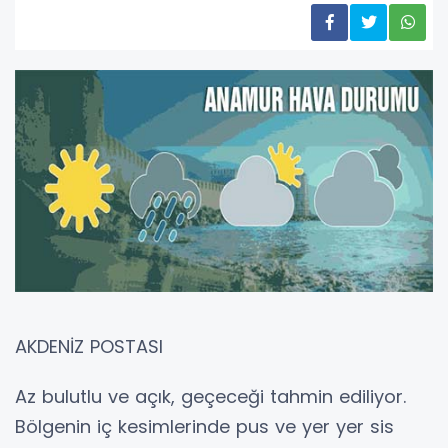
AKDENİZ POSTASI
Az bulutlu ve açık, geçeceği tahmin ediliyor.
Bölgenin iç kesimlerinde pus ve yer yer sis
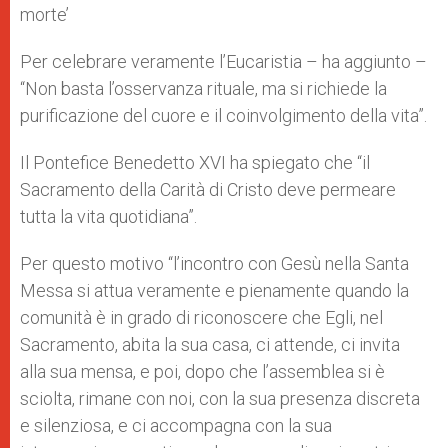
morte’
Per celebrare veramente l’Eucaristia – ha aggiunto –
“Non basta l’osservanza rituale, ma si richiede la
purificazione del cuore e il coinvolgimento della vita”.
Il Pontefice Benedetto XVI ha spiegato che “il
Sacramento della Carità di Cristo deve permeare
tutta la vita quotidiana”.
Per questo motivo “l’incontro con Gesù nella Santa
Messa si attua veramente e pienamente quando la
comunità è in grado di riconoscere che Egli, nel
Sacramento, abita la sua casa, ci attende, ci invita
alla sua mensa, e poi, dopo che l’assemblea si è
sciolta, rimane con noi, con la sua presenza discreta
e silenziosa, e ci accompagna con la sua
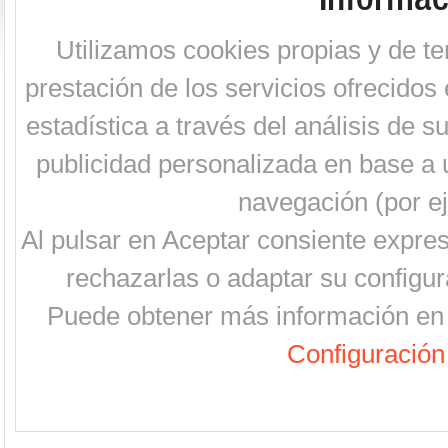
Utilizamos cookies propias y de te
prestación de los servicios ofrecidos 
estadística a través del análisis de 
publicidad personalizada en base a u
navegación (por ej
Al pulsar en Aceptar consiente expre
rechazarlas o adaptar su configur
Puede obtener más información en 
Configuración 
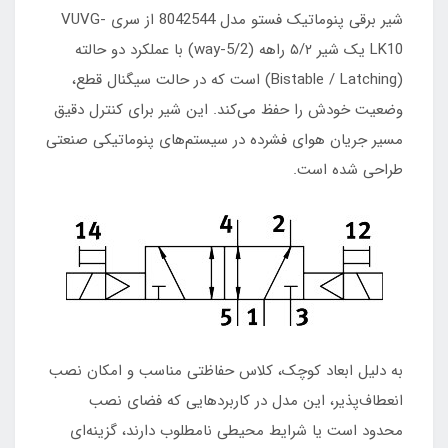
شیر برقی پنوماتیک فستو مدل 8042544 از سری VUVG-
LK10 یک شیر ۵/۲ راهه (5/2-way) با عملکرد دو حالته
(Bistable / Latching) است که در حالت سیگنال قطع،
وضعیت خودش را حفظ می‌کند. این شیر برای کنترل دقیق
مسیر جریان هوای فشرده در سیستم‌های پنوماتیکی صنعتی
طراحی شده است.
به دلیل ابعاد کوچک، کلاس حفاظتی مناسب و امکان نصب
انعطاف‌پذیر، این مدل در کاربردهایی که فضای نصب
محدود است یا شرایط محیطی نامطلوب دارند، گزینه‌ای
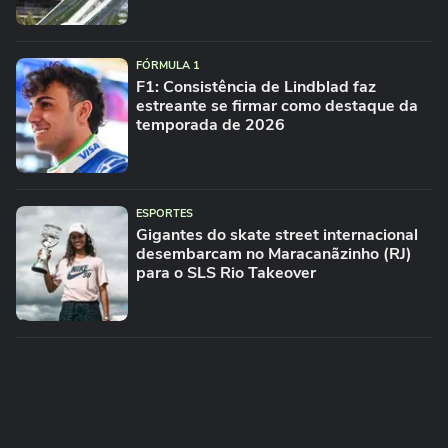
FÓRMULA 1
F1: Consistência de Lindblad faz
estreante se firmar como destaque da
temporada de 2026
ESPORTES
Gigantes do skate street internacional
desembarcam no Maracanãzinho (RJ)
para o SLS Rio Takeover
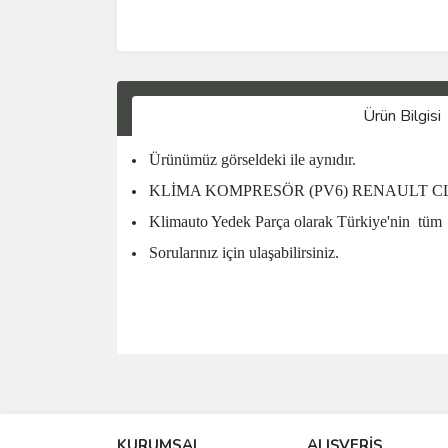
Ürün Bilgisi
Ürünümüz görseldeki ile aynıdır.
KLİMA KOMPRESÖR (PV6) RENAULT CLİO
Klimauto Yedek Parça olarak Türkiye'nin
tüm
Sorularınız için ulaşabilirsiniz.
KURUMSAL
ALIŞVERİŞ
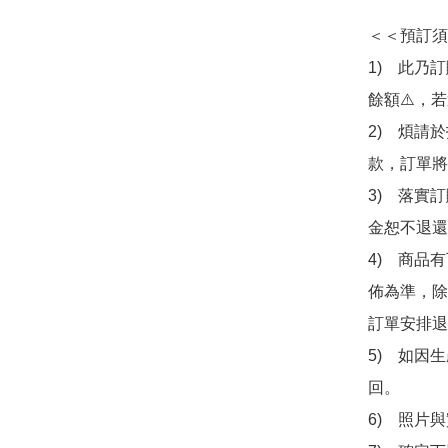
＜＜預訂須
1)　此乃
餘額⚠️，
2)　煩請
款，訂單將
3)　落實
金恕不退還
4)　商品
佈為準，除
訂單安排退
5)　如因
回。

6)　照片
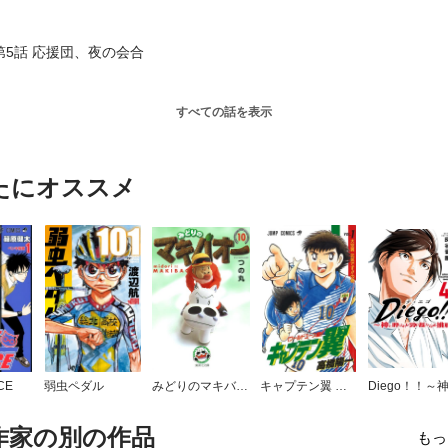
第5話 応援団、夜の会合
すべての話を表示
たにオススメ
CE
弱虫ペダル
みどりのマキバオー
キャプテン翼 ワールドユース編
作家の別の作品
もっ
--------------------------------------------------
= WORK TO COMPLETE =
Express every line of text in the data above as a JSON list of strings, one string per line. Leave out blank lines and the pictures.

= RESULT =
[
  "AKDENİZ POSTASI",
  "Az bulutlu ve açık, geçeceği tahmin ediliyor.",
  "Bölgenin iç kesimlerinde pus ve yer yer sis",
  "morte’",
  "Per celebrare veramente l’Eucaristia – ha aggiunto –",
  "“Non basta l’osservanza rituale, ma si richiede la",
  "purificazione del cuore e il coinvolgimento della vita”.",
  "Il Pontefice Benedetto XVI ha spiegato che “il",
  "Sacramento della Carità di Cristo deve permeare",
  "tutta la vita quotidiana”.",
  "Per questo motivo “l’incontro con Gesù nella Santa",
  "Messa si attua veramente e pienamente quando la",
  "comunità è in grado di riconoscere che Egli, nel",
  "Sacramento, abita la sua casa, ci attende, ci invita",
  "alla sua mensa, e poi, dopo che l’assemblea si è",
  "sciolta, rimane con noi, con la sua presenza discreta",
  "e silenziosa, e ci accompagna con la sua",
  "Utilizamos cookies propias y de te",
  "prestación de los servicios ofrecidos ",
  "estadística a través del análisis de ",
  "publicidad personalizada en base a u",
  "navegación (por ej",
  "Al pulsar en Aceptar consiente expre",
  "rechazarlas o adaptar su configur",
  "Puede obtener más información en ",
  "Configuración ",
  "شیر برقی پنوماتیک فستو مدل 8042544 از سری VUVG-",
  "LK10 یک شیر ۵/۲ راهه (5/2-way) با عملکرد دو حالته",
  "(Bistable / Latching) است که در حالت سیگنال قطع،",
  "وضعیت خودش را حفظ می‌کند. این شیر برای کنترل دقیق",
  "مسیر جریان هوای فشرده در سیستم‌های پنوماتیکی صنعتی",
  "طراحی شده است.",
  "به دلیل ابعاد کوچک، کلاس حفاظتی مناسب و امکان نصب",
  "انعطاف‌پذیر، این مدل در کاربردهایی که فضای نصب",
  "محدود است یا شرایط محیطی نامطلوب دارند، گزینه‌ای",
  "FÓRMULA 1",
  "F1: Consistência de Lindblad faz",
  "estreante se firmar como destaque da",
  "temporada de 2026",
  "ESPORTES",
  "Gigantes do skate street internacional",
  "desembarcam no Maracanãzinho (RJ)",
  "para o SLS Rio Takeover",
  "Ürün Bilgisi",
  "Ürünümüz görseldeki ile aynıdır.",
  "KLİMA KOMPRESÖR (PV6) RENAULT CLİO",
  "Klimauto Yedek Parça olarak Türkiye'nin",
  "tüm",
  "Sorularınız için ulaşabilirsiniz.",
  "KURUMSAL",
  "ALIŞVERİŞ",
  "＜＜預訂須",
  "1)　此乃",
  "餘額⚠️，",
  "2)　煩請",
  "款，訂單將",
  "3)　落實",
  "金恕不退還",
  "4)　商品",
  "佈為準，除",
  "訂單安排退",
  "5)　如因",
  "回。",
  "6)　照片",
  "第5話 応援団、夜の会合",
  "すべての話を表示",
  "たにオススメ",
  "CE",
  "弱虫ペダル",
  "みどりのマキバオー",
  "キャプテン翼 ワールドユース編",
  "作家の別の作品",
  "もっ"
]